Um grupo de autores( 20 ) mostrou que, em 83 pacientes com DPOC que realizaram o TC6, 48 apresentaram SpO2 < 90% precoce (antes do primeiro minuto) e, em um seguimento de 5 anos, 65% daqueles pacientes migraram para hipoxemia severa com necessidade de oxigenoterapia domiciliar, em contraste com 11% dos pacientes que não apresentaram dessaturação precoce (p < 0,001). A dessaturação precoce também está associada com a dessaturação durante 24 h e durante a maior parte das atividades da vida diária. Na nossa amostra composta de pacientes que apresentaram dessaturação no TC6, notamos que a maioria dos pacientes dos grupos DPOCg e DPOCm apresentou uma dessaturação ≥ 4% no primeiro minuto (71% e 63% dos pacientes, respectivamente), indicando a necessidade de uma avaliação mais rigorosa das atividades de rotina desses indivíduos.
Em um estudo,( 22 ) foram estudados 224 pacientes com DPOC divididos em dois grupos: com e sem dessaturação de oxigênio no TC6. Os pacientes foram acompanhados por 3 anos, e foi observado que o VEF1 teve uma redução mais rápida no grupo com dessaturação (p = 0,006), sugerindo que a dessaturação ao exercício pode ser um preditor para o declínio da função pulmonar em pacientes com DPOC. Em nosso estudo, o VEF1 mostrou-se um bom indicador de dessaturação ao exercício, apresentando uma correlação significativa negativa moderada com a ΔSpO2 (r = −0,398; p < 0,001) e com o tempo para atingir a SpO2 mínima (r = −0,448; p < 0,001).
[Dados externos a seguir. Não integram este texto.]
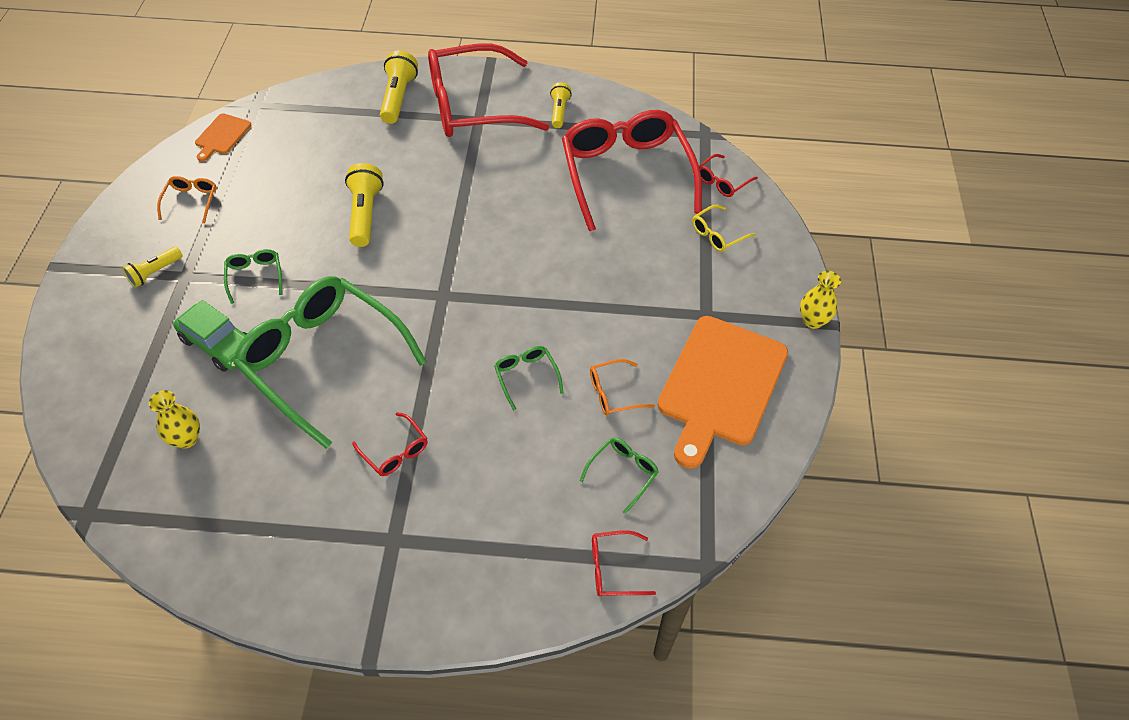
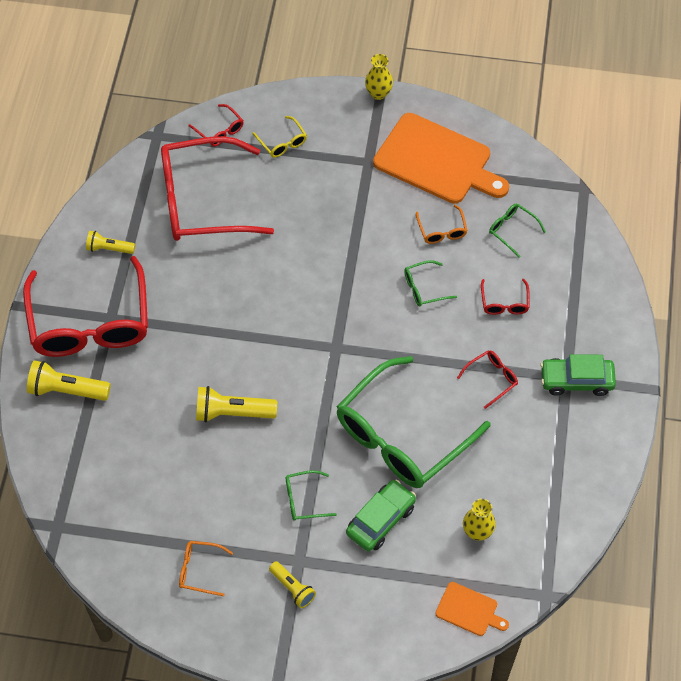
camera: 85 degrees left, 5 degrees up
orange cutting board [195,114,251,161] -> orange cutting board moved to [435,582,509,636]
red glasses [592,530,656,596] -> red glasses moved to [481,279,530,315]
none -> green car [540,354,616,396]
A dessaturação de oxigênio é um parâmetro de monitorização que qualifica o desempenho do paciente no TC6 e contribui para dimensionar o grau de comprometimento da doença no esforço físico. A análise da curva de dessaturação nos permite uma visão completa do tempo que inicia a queda da SpO2, da intensidade dessa queda e do tempo necessário para sua recuperação, o que pode nos auxiliar a dimensionar a gravidade do quadro clínico; entretanto, até onde sabemos, nenhum estudo prévio expôs esses dados para comparação.
O presente estudo ressalta a importância da análise da dessaturação de oxigênio com o monitoramento contínuo no TC6 em pacientes com DPOC. No grupo estudado, os pacientes do grupo DPOCg, em comparação aos do grupo DPOCm, atingiram valores menores de SpO2, e a maioria apresentou dessaturação precoce (até o primeiro minuto), sugerindo um pior prognóstico. O VEF1 mostrou-se um bom marcador para a dessaturação ao exercício, apresentando uma correlação moderada com a SpO2 mínima, com a ΔSpO2 e com o tempo para atingir a SpO2 mínima.